Olam swiftly responded to the allegations in a number of ways. First, it issued a counter-statement responding to Muddy Waters’ allegations. Second, it filed a defamation suit against Muddy Waters before the courts in Singapore. Third, it announced a rights offering of securities. A rights offering is considered to be a defensive tactic employed against such short sale attacks on companies because the lenders of securities to the short sellers will then call back their securities so that they are able to participate in the rights offering. This battle is still ongoing, and it is too early to predict the possible outcomes.

While the above episode is specific to Singapore, Muddy Waters has initiated similar efforts on other companies by questioning their financial statements. For example, one of their targets, Sino-Forest, a Canadian-listed Chinese timber company had to file for bankruptcy following such a battle.

Such occurrences are not altogether alien to India. They have begun to take place here as well. The year 2012 has witnessed several analysts publishing reports regarding various Indian leading companies on matters that range from accounting practices to governance standards to the role of controlling shareholders. By highlighting issues regarding governance of companies, which extends beyond the traditional confines of financial analysis, these intermediaries are imposing considerable pressure on managements and controlling shareholders to reexamine their own governance standards and practices.

However, this phenomenon is very recent, and its impact on overall governance standards is yet unknown. In any event, certain recent reports issued by analysts have been surrounded by their own share of controversies. Not only have these reports been strongly refuted by companies and their managements, in one case a criminal complaint was even filed by the company concerned against the analyst firm and the individuals who authored the report.

The impact of these efforts is likely to be mixed. On the one hand, they will lend themselves to greater transparency on the part of the companies, as the availability of more information and deeper analysis will enable investors to take a more informed view of their investments. In other words, it creates a market-based approach that will likely enhance overall corporate governance standards, transparency and accountability on the part of managers and promoters of listed companies.

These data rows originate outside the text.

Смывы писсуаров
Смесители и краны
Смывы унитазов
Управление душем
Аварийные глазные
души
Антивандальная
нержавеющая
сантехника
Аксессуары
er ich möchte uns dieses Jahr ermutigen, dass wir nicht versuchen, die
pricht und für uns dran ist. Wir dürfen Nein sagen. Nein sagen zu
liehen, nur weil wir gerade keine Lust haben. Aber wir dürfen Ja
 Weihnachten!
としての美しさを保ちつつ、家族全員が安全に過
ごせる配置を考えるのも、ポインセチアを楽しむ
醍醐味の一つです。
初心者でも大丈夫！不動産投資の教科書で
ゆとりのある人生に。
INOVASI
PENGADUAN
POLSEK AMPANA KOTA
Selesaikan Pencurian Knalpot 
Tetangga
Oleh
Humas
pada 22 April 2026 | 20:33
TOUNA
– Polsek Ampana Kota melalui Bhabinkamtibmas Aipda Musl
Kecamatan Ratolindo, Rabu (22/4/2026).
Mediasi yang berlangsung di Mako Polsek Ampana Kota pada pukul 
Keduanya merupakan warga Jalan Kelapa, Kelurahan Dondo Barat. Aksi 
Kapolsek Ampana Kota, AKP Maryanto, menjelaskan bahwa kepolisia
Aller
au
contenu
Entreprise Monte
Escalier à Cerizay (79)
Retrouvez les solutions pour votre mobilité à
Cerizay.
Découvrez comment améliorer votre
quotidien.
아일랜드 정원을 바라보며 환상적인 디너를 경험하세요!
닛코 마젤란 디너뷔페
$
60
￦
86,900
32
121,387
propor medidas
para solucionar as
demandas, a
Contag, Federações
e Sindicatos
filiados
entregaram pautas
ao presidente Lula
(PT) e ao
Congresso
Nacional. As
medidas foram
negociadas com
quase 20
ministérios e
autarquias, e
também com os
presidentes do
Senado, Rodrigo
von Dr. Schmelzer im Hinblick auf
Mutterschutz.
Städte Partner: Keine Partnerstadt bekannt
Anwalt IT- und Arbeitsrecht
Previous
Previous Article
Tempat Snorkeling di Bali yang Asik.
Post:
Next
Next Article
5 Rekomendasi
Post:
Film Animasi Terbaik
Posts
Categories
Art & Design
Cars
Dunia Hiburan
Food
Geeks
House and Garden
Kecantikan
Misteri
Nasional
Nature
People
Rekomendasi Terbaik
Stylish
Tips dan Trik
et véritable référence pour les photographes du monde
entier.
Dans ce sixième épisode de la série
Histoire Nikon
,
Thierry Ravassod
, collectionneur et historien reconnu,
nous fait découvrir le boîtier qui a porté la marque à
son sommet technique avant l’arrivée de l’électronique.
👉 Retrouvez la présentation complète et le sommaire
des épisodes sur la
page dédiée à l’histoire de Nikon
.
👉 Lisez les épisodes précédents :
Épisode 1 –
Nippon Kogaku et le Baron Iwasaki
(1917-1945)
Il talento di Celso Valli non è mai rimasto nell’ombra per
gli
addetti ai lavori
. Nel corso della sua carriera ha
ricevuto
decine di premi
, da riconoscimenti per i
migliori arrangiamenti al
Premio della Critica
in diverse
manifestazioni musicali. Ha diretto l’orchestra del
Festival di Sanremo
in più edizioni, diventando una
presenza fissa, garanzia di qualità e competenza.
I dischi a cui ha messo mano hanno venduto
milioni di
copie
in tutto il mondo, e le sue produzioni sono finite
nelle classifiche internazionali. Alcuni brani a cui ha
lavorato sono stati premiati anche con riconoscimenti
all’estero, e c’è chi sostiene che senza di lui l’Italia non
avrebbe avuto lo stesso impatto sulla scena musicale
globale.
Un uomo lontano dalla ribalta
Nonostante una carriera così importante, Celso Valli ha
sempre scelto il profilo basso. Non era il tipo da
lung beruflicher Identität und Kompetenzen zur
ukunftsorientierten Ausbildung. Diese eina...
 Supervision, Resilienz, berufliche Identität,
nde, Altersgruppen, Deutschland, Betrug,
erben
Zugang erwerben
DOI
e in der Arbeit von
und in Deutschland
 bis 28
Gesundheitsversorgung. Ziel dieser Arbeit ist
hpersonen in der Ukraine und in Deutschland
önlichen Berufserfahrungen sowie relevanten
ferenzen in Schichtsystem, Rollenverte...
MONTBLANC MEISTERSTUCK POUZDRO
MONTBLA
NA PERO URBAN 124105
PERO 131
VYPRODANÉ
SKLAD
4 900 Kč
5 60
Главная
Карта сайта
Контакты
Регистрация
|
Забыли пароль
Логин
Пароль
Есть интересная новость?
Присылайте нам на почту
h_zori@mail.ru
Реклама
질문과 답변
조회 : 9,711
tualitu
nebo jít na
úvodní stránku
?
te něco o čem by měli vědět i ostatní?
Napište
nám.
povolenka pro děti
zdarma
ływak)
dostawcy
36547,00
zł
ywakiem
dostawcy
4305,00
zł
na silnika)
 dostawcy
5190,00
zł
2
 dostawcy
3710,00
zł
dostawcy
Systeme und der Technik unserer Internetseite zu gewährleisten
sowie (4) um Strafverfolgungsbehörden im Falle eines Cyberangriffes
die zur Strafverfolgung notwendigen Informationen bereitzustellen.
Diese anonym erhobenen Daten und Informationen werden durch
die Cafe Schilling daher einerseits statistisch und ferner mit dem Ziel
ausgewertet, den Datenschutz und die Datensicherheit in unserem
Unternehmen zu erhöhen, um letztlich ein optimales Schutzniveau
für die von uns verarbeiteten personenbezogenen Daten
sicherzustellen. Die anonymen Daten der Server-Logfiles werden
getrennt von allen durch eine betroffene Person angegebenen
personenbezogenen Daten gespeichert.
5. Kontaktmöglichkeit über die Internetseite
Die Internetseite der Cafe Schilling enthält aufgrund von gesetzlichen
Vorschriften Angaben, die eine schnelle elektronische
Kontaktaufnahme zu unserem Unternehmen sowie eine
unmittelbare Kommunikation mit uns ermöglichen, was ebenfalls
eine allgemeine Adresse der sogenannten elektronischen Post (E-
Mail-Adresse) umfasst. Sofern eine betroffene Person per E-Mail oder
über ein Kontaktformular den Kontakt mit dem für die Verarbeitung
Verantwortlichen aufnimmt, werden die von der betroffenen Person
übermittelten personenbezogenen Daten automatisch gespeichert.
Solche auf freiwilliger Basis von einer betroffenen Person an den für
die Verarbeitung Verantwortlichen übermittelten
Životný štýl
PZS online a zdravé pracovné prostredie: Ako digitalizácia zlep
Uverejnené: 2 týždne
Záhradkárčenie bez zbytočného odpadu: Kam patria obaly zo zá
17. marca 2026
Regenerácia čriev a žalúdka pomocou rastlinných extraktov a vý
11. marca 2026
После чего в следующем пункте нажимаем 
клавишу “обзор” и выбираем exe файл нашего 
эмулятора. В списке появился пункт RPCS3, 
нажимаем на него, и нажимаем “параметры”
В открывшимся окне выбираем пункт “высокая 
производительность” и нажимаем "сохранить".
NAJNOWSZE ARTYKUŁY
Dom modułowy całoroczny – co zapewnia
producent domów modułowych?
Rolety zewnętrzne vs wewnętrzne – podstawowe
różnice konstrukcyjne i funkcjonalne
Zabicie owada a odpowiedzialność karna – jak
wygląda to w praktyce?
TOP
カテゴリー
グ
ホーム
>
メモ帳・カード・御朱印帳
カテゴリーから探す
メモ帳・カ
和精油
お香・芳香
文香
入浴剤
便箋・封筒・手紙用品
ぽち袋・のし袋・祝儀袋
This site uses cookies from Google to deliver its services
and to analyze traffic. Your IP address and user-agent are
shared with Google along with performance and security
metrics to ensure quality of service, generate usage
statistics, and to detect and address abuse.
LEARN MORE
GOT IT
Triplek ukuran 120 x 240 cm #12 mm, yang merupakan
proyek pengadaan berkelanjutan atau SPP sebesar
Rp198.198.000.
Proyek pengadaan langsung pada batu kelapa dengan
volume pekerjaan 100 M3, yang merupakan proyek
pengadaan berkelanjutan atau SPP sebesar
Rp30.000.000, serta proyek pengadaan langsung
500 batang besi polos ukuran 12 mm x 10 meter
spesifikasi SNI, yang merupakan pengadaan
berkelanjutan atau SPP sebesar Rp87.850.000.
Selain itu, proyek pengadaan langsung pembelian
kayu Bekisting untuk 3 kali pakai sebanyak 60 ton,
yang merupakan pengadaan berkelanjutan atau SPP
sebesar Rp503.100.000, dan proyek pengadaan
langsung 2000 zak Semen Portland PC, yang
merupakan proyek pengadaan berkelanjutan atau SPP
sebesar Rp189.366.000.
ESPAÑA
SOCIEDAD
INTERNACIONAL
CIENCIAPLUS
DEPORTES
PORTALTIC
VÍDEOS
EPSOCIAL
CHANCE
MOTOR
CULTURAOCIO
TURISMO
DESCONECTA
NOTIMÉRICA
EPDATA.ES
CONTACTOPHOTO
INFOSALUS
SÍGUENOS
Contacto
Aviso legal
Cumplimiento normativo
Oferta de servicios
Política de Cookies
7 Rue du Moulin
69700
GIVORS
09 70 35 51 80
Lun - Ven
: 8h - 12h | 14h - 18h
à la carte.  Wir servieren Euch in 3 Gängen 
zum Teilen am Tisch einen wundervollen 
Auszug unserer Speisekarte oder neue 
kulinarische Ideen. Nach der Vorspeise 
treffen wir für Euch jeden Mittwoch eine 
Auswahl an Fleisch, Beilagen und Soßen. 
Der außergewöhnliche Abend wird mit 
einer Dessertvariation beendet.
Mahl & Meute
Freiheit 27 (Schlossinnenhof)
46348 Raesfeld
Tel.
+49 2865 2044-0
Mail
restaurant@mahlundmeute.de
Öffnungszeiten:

However, there is also another side to the story. There is no clarity whether these efforts by analysts and short-sellers will necessary inure to the benefit of the minority and long-term investors. Analysts with short positions are inherently conflicted as it is only their short term interests that motivate their actions. That might not be in the long-term interests of the company and its investors. Hence, it is likely that these efforts may benefit a short group of investors to the detriment of the larger investing community.

Currently, various scenarios are being played out through market forces via steps taken by the analysts followed by responses by the companies. If matters were to go out of hand (and there is not enough to suggest that yet), then it would be interesting to see whether the regulators would step in to moderate these contests.

[1] Short selling involves the selling of a security that an investor or a trader does not have in possession when placing the sale order in the system. A short seller borrows the security and then sells it in the market with an expectation that it can buy back the same security at a later date for a lower price than it was sold for. The difference in the selling price and the buying price would be the profit earned on short selling.